Hi Guys. Yesterday my 3 years old Sony XB30 died partially  its one side not working.

I would love good bass as XB30 . I use it both on laptop as well as with mobile phones for movie and music.

I have tested Soundmagic ES18 and found low on Bass. 

XB30 had great built quality and I use to abuse it ...didnt kept it delicately in pouch..also need flat cables for tangle-free experience.

Please suggest.

- - - Updated - - -

Anybody have experience with XB50AP...is paying almost 600 rs on these from XB30 is worth ?


----------



## Hrishi (Oct 28, 2015)

[MENTION=39722]sujoyp[/MENTION] , if you are looking into too much bass it would overpower the other frequencies ( mids and highs ) also known as vocals and treble.
The flat the eq. response it the better audio output will be. It will take time to get used to it , but it's better to listen to a flat-range IEM so you get to hear what the sound engineer produced originally without any modification/amplification.
I too own a pair of XB90 and must say that they are built to take abuse.
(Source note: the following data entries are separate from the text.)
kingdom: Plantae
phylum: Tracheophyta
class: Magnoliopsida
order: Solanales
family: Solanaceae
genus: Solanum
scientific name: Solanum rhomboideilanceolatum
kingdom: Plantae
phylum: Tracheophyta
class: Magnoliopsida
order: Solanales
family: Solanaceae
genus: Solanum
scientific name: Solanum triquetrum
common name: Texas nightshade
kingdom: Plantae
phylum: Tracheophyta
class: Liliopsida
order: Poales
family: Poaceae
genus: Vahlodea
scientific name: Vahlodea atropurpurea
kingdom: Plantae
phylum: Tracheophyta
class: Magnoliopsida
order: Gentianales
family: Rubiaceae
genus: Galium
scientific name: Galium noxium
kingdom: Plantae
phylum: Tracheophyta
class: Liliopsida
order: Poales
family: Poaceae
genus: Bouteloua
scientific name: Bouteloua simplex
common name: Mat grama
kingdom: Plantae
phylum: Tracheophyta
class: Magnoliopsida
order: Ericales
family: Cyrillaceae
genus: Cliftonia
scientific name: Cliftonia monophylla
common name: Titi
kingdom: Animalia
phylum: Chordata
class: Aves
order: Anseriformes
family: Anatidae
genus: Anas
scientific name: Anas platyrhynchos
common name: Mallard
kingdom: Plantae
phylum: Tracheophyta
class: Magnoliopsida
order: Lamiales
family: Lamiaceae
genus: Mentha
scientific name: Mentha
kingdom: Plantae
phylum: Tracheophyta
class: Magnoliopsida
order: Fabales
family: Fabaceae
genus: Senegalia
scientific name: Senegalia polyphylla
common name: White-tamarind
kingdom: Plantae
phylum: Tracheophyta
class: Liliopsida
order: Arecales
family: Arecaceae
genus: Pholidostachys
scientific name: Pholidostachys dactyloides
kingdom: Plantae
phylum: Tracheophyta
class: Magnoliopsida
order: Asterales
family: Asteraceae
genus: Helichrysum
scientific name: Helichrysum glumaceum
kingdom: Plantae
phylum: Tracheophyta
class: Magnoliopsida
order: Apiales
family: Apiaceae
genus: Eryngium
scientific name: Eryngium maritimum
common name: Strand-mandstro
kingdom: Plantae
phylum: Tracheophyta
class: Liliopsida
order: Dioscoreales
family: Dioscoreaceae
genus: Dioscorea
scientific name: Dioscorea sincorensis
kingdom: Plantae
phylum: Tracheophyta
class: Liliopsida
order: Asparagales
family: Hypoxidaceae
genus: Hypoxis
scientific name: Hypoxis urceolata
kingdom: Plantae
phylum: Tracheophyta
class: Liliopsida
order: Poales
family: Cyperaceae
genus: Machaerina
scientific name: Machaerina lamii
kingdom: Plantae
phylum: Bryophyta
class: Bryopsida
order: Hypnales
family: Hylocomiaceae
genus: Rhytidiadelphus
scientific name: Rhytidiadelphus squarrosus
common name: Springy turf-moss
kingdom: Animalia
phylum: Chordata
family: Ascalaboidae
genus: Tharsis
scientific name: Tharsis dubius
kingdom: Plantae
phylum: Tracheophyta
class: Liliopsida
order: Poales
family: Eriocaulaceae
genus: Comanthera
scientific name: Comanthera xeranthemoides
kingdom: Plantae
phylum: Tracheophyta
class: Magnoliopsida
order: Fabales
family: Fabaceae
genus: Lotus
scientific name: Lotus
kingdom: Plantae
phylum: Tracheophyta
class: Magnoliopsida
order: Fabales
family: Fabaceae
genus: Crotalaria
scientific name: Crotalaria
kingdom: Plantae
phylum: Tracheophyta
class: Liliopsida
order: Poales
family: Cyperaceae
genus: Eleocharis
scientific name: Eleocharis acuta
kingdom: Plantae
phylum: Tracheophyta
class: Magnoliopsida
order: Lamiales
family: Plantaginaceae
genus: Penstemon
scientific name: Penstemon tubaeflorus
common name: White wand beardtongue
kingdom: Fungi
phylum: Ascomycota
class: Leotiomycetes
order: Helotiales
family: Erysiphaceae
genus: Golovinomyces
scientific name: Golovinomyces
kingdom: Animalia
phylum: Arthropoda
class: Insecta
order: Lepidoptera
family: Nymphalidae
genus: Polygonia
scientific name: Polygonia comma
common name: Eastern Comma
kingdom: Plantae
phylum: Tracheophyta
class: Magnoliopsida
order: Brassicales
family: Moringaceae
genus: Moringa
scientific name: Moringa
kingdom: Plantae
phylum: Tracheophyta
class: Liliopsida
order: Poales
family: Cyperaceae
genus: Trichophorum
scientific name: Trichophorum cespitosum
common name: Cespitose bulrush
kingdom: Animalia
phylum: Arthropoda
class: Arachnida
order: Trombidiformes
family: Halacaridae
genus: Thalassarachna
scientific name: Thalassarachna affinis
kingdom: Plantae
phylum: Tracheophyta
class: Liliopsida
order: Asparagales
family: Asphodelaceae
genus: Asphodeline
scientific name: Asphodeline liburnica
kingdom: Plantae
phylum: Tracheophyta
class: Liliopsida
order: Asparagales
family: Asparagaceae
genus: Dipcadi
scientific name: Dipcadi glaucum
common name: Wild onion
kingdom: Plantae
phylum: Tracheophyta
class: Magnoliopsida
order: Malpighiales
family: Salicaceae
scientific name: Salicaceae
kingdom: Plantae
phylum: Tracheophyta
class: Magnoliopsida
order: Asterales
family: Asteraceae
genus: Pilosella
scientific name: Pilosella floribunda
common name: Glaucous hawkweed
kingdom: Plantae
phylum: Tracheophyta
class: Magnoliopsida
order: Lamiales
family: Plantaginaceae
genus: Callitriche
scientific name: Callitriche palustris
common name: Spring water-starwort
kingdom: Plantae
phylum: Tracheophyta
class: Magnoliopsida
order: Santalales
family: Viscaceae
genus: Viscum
They have ABS body fortunately , but somehow they have high amount of bass which makes the audio kind of muddy.

I would recommend Signature Acoustics C12 within 2-2.5k price range.
There are few people I know in the forum who own it.


----------



## sujoyp (Oct 28, 2015)

Thanks hrishi...I will check it ...but I definitely want good built quality and flat wire...its about usability.  I once had Sennheiser and it was damaged in 3 months of use 

- - - Updated - - -

How are Sen CX213 and SM ES19s or Beyr FX101


----------



## sujoyp (Nov 3, 2015)

bought soundmagic ES18s ...very unhappy with the bass ...much less then my XB30 

cable quality is also very poor and flimsy compared to XB30 ...hope it takes the abuse for some months


----------



## Hrishi (Nov 4, 2015)

sujoyp said:


> bought soundmagic ES18s ...very unhappy with the bass ...much less then my XB30
> 
> cable quality is also very poor and flimsy compared to XB30 ...hope it takes the abuse for some months


Don't worry you will get used to the less bass and balanced sound soon.
The XB series carry a lot of bass in them so anything which doesn't fall in bass spectrum will likely disappoint you after using XB series.


----------



## sujoyp (Nov 4, 2015)

I hope


----------